Oil workers have criticized the recent spate of divestments in the Nigerian Petroleum Industry by International Oil Companies, IOCs, claiming that due process was not followed.
The workers argued that the pull out by some multinationals placed Nigerian workers at risks of losing their jobs, which will in turn; increase the level of unemployment in the labour market.
The Petroleum and Natural Gas Senior Staff Association of Nigeria, PENGASSAN, insisted that all stakeholders should be carried along before such pull outs are concluded.
In an interview with the Vanguard, PENGASSAN President, Mr. Babatunde Ogun, said, “We are not saying that multinationals should not divest, but that the Federal government should screen the processes to protect workers in the oil industry, and by extension Nigerians. If they are to divest, due process must be followed.”
Ogun chided the Nigerian National Petroleum Corporation, NNPC, and its subsidiary, National Petroleum Investments Management Services, NAPIMS, for lack of proper supervision of these pull outs.
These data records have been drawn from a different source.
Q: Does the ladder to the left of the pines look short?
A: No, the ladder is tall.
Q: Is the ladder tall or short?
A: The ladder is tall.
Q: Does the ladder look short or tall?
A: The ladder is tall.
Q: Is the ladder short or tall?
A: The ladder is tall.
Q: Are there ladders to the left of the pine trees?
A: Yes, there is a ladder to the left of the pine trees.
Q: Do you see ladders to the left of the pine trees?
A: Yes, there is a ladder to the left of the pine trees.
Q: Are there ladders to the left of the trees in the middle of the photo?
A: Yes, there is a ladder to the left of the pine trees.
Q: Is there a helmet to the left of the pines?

He, therefore, urged the National Assembly to investigate these divestments, particularly those of the Shell Petroleum Development Company, SPDC, and more recently, the planned pull out of the Brazilian oil major, Petroleo Brasileiro SA, Petrobras, which has commenced moves to sell off its stake in some Nigerian oil blocks valued at N795 billion ($5 billion).
The sale of the oil blocks is expected to bring about an increase in the presence of Asian oil majors in Nigeria, following renewed interests in increasing their portfolios through the acquisition of additional production assets.
The company said that divesting from the Nigerian oil blocks will help it concentrate more on exploration activities in a vast deep sea region off the coast of Brazil known as the subsalt, believed to contain dozens of billions of barrels of high quality oil.